Derived() : Base<T>{"Hello World"} {}
~Derived() {
// As no move is permitted, `data` should be left untouched, right?
assert(this->data == "Hello World");
}
Derived(const Derived&) = delete;
Derived(Derived&&) = delete;
Derived& operator=(const Derived&) = delete;
Derived& operator=(Derived&&) = delete;
};
// assertion fails when the `const` below is commented, wow!

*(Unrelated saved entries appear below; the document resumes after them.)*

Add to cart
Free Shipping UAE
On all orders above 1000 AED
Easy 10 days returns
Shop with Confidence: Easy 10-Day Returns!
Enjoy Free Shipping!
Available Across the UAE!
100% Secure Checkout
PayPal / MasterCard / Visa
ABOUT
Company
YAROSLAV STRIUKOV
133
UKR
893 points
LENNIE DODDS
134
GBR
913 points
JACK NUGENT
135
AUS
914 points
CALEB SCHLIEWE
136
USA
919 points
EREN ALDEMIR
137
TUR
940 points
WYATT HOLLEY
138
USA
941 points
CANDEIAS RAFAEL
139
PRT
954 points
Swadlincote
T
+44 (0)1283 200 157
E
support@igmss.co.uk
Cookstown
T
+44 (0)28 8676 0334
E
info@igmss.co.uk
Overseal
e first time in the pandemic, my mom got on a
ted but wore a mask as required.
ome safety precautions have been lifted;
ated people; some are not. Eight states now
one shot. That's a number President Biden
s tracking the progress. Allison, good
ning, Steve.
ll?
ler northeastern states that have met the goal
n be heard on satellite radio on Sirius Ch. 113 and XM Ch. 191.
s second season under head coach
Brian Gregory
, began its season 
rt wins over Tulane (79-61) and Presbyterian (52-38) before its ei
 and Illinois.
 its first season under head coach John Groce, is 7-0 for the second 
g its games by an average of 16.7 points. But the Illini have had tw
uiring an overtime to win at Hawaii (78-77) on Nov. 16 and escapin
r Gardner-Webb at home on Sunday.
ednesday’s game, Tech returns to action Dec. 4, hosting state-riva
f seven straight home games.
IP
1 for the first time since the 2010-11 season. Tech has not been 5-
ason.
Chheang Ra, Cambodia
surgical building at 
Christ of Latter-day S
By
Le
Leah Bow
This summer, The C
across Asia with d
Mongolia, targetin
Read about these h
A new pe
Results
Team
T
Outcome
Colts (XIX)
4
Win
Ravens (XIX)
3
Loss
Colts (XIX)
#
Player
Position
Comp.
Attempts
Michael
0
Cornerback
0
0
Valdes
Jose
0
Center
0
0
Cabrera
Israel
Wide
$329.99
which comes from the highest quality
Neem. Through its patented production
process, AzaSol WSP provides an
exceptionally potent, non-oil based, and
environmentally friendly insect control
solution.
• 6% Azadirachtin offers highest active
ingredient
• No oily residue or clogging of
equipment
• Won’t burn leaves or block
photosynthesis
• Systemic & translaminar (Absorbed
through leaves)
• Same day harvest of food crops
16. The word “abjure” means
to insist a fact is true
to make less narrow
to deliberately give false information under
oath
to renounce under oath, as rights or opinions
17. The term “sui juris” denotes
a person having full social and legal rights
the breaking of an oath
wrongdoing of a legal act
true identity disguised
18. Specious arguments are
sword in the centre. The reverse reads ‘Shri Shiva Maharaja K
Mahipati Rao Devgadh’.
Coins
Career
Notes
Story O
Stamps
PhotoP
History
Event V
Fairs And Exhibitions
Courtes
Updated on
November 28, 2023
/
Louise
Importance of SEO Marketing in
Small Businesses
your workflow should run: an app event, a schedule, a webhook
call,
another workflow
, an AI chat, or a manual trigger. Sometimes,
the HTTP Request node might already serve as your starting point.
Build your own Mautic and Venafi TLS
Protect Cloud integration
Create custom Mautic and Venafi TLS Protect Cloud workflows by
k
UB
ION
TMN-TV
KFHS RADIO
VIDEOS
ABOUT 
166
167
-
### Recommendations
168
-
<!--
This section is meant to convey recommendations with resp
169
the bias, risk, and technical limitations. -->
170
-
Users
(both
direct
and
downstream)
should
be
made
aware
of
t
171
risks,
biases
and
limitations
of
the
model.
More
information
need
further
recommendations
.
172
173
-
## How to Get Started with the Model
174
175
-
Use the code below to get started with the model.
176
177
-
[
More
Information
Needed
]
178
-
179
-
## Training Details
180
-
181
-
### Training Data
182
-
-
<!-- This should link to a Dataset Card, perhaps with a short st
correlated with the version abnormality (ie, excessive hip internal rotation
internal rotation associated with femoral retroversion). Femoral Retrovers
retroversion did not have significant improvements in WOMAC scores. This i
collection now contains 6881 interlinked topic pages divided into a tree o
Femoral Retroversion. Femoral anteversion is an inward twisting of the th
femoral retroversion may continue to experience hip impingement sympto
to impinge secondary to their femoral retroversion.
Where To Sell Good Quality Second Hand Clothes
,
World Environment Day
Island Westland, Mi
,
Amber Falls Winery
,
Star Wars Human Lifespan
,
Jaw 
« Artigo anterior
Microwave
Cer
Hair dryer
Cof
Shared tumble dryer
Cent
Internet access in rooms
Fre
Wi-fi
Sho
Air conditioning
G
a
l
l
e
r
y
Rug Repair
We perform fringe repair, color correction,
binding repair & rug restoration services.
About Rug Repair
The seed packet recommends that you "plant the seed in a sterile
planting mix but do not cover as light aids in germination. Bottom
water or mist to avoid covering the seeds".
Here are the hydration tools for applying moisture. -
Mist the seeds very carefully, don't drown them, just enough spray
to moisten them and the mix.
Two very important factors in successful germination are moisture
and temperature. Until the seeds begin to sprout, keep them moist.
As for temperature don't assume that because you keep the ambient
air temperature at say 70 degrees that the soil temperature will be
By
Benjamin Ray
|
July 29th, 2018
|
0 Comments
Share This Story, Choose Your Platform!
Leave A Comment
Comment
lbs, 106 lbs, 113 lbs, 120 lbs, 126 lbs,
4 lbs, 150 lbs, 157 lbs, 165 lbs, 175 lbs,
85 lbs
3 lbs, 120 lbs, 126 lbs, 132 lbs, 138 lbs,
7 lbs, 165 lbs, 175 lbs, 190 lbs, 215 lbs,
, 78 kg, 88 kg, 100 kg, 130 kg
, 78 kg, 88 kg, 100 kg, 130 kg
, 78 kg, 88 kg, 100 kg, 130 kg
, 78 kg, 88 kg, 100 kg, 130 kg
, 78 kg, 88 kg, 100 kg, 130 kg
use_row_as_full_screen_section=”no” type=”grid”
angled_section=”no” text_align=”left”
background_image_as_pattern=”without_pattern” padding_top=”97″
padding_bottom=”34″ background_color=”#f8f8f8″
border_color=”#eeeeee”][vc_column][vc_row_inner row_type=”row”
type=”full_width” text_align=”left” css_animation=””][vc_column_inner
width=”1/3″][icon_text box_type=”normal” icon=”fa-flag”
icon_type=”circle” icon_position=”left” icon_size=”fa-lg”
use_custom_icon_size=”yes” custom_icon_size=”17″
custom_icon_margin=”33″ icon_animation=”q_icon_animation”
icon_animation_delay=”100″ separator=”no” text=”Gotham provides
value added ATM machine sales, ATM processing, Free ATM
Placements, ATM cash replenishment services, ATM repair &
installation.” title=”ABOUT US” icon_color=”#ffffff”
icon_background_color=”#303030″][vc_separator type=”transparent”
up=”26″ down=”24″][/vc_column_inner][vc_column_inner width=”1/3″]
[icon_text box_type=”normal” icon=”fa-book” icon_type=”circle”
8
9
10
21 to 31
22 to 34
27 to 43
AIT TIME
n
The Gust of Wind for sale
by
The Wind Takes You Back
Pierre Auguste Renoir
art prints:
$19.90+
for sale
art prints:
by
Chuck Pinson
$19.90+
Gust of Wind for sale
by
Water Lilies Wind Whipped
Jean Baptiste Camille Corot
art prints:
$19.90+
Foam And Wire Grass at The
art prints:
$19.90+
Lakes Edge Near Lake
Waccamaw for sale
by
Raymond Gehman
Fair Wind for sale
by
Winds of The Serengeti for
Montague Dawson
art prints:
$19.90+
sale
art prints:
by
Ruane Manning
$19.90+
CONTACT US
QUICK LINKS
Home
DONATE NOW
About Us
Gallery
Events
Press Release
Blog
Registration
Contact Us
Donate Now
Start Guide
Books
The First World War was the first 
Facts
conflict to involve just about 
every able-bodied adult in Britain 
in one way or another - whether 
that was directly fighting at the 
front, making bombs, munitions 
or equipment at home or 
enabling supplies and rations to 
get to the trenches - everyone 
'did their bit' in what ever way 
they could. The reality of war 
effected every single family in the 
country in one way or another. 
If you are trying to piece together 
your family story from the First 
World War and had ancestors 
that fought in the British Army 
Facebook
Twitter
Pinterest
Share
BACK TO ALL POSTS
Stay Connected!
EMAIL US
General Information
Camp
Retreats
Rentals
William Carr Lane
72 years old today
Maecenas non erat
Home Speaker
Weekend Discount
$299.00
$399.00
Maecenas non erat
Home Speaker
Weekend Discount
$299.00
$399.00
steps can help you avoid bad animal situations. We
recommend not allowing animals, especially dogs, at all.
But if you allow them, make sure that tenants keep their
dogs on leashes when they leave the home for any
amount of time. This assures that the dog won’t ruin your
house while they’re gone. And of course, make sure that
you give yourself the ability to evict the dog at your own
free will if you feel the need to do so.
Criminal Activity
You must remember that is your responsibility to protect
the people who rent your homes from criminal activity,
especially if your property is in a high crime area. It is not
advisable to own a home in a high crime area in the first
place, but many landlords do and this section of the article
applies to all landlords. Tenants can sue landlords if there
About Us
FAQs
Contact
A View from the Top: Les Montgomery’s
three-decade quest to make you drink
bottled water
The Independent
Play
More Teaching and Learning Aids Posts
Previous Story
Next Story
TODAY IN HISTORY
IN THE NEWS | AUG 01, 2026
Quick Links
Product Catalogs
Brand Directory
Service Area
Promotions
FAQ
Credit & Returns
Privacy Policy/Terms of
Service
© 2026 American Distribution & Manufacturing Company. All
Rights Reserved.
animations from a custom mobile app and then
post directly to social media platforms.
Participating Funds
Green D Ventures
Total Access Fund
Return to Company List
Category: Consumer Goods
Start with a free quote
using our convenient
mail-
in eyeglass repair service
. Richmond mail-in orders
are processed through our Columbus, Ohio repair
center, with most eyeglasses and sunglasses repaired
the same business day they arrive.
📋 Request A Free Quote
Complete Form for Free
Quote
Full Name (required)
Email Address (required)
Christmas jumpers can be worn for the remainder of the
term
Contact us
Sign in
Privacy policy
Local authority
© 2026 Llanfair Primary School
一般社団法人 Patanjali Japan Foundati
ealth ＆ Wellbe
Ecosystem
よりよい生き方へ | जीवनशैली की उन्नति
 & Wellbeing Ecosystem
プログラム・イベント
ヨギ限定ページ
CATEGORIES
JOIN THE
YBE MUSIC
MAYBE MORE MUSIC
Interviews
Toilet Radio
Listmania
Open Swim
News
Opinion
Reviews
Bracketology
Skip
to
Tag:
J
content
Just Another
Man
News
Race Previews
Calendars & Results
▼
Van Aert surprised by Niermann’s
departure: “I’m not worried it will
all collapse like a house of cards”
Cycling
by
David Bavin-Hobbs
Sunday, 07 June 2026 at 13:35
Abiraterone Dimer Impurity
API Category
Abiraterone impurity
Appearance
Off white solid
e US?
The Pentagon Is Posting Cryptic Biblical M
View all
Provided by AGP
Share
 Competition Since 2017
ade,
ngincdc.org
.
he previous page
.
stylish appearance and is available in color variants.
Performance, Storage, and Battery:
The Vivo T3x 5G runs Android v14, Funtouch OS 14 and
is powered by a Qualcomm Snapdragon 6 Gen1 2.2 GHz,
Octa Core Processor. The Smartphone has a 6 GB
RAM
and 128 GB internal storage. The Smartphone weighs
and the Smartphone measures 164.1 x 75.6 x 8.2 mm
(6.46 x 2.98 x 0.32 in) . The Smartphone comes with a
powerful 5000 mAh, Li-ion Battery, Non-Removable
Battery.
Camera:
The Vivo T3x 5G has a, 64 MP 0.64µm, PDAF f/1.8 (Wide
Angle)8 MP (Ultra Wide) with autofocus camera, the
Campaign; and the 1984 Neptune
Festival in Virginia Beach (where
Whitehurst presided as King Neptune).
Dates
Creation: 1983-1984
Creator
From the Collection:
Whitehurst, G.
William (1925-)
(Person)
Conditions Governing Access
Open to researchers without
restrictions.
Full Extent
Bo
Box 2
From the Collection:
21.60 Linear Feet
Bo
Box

/*const*/ auto create_derived() { return Derived<int>{}; }
// Next two functions hold reference to Base<T>/Derived<T>, so there
// are definitely no copies or moves when they get `create_derived()`
// as a parameter. Temporary materializations only.
template<typename T>
void good_use_1(const Base<T> &) { std::cout << "good_use_1 runs" << std::endl; }
template<typename T>
void good_use_2(const Derived<T> &) { std::cout << "good_use_2 runs" << std::endl; }
// This function actually takes ownership of its argument. If the argument
// was a temporary Derived<T>(), move-slicing happens: Base<T>(Base<T>&&) is invoked,
// modifying Derived<T>::data.
template<typename T>
void oops_use(Base<T>) { std::cout << "bad_use runs" << std::endl; }
int main() {
good_use_1(create_derived());
good_use_2(create_derived());
oops_use(create_derived());
}
The fact that I did not specify the type argument for oops_use<> means that the compiler should be able to deduce it from argument's type, hence the requirement that Base<T> is actually a real base of Derived<T>.
An implicit conversion should happen when calling oops_use(Base<T>). For that, create_derived()'s result is materialized into a temporary Derived<T> value, which is then moved into oops_use's argument by Base<T>(Base<T>&&) move constructor. Hence, the materialized temporary is now moved-from, and the assertion fails.
We cannot delete that move constructor, because it will make Base<T> non-movable. And we cannot really prevent Base<T>&& from binding to Derived<T>&& (unless we explicitly delete Base<T>(Derived<T>&&), which should be done for all derived classes).
So, the only resolution without Base modification here is to make create_derived() return const Derived<T>, so that oops_use's argument's constructor cannot move from the materialized temporary.
I like this example because not only it compiles both with and without const without any undefined behaviour, it behaves differently with and without const, and the correct behavior actually happens with const only.